I'm looking for a statistical or mathematical way to test the difference between two slopes. Others have asked related questions but my problem is quite particular.
I'm running a Poisson regression of this form with X the focal predictor and Z the moderator.
Baseline:
Y = exp(b0 + b1X - b2X^2) [assume b1 and b2 are positive so that the function is concave]
Full model:
Y = exp(b0 + b1X - b2X^2 + b3ZX + b4ZX^2 + b5Z)
I am running this regression for 2 samples of a single group. My goal is to find out whether one group is significantly more sensitive to the introduction of the moderator than the other group. Any suggestions on how to test that would be awesome.
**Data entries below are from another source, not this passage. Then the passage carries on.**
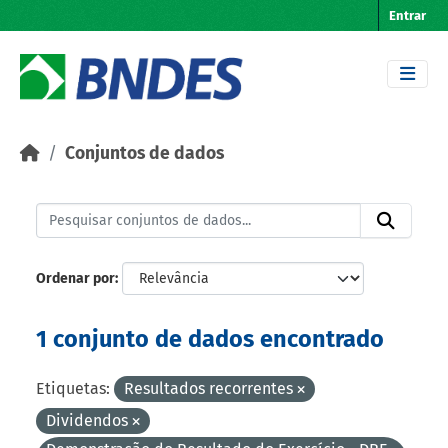
Skip to main content
Entrar
Conjuntos de dados
Ordenar por
1 conjunto de dados encontrado
Etiquetas:
Resultados recorrentes
Dividendos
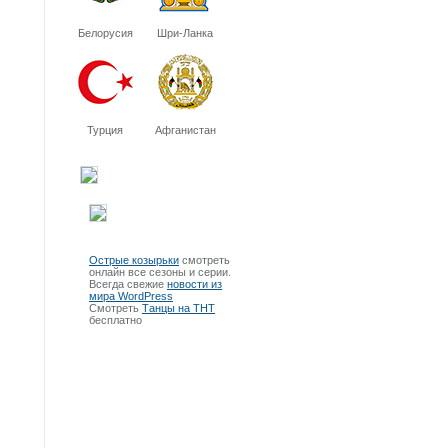
Белорусия
Шри-Ланка
Турция
Афганистан
Острые козырьки
смотреть
онлайн все сезоны и серии.
Всегда свежие
новости из
мира WordPress
Смотреть
Танцы на ТНТ
бесплатно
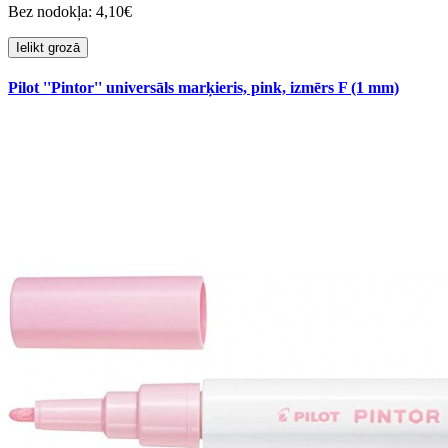
Bez nodokļa: 4,10€
Ielikt grozā
Pilot ''Pintor'' universāls marķieris, pink, izmērs F (1 mm)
Here is what I am currently doing
After running this regression, I calculate the turning points and then the slope (derivative) of the full Poisson model at various distances 'a' from the turning point (where the slope is obviously 0). Based on this information I can estimate a simple slope line that gives me an idea of how much the introduction of the moderator Z affects the concave shape of the main effect X and X^2 on Y. I can determine this at different values for Z. The goal is to be able to explain something like "a 1 standard deviation increase of the moderator Z in sample 1, has a much stronger effect than the same increase in sample 2. The concave function between X and Y steepens thus significantly more in sample 1."
The 2 samples are not of equal size, and have different means and standard deviations for the moderator Z. I want to find out whether the estimated simple slope lines are statistically different.